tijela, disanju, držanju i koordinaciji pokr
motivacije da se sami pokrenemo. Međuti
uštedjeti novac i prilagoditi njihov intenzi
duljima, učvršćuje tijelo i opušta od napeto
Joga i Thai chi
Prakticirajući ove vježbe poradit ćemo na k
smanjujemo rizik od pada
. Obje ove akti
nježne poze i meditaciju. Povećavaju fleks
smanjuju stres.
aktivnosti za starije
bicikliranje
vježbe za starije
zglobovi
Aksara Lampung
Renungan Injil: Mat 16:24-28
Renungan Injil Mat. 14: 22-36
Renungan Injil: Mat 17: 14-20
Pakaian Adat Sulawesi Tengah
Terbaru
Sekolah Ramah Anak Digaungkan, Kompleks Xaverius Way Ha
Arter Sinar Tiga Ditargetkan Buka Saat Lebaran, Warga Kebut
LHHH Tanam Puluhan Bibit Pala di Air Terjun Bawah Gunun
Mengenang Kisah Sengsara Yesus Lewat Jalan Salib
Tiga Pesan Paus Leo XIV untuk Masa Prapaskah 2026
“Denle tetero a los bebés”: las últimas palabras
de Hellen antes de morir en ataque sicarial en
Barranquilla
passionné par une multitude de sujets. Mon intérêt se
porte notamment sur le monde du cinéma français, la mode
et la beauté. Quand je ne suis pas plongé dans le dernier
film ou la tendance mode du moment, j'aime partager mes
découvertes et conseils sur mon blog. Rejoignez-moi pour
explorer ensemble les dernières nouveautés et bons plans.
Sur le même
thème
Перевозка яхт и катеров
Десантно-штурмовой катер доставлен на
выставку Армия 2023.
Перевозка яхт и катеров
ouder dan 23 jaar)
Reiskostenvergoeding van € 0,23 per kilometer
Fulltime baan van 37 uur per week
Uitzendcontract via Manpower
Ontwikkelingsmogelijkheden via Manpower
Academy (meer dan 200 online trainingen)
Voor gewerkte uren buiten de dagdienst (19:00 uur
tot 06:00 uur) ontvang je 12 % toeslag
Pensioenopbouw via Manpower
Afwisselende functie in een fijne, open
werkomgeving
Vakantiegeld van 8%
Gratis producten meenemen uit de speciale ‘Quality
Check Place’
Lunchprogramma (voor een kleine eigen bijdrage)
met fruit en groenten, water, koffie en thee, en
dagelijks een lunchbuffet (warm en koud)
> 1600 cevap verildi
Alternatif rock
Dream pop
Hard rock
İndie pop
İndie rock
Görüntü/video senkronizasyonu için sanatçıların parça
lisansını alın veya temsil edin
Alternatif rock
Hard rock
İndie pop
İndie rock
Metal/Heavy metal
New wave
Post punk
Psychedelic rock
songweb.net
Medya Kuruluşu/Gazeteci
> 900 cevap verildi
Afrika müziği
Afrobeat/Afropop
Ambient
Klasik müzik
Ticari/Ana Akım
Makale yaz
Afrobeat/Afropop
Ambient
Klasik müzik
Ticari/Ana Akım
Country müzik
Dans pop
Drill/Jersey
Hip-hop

□ □ □ □ □

• [Exercise]:
Across the entries, how many lines include the string "Manpower"? The answer should be only a number.

• [Solution below]:
3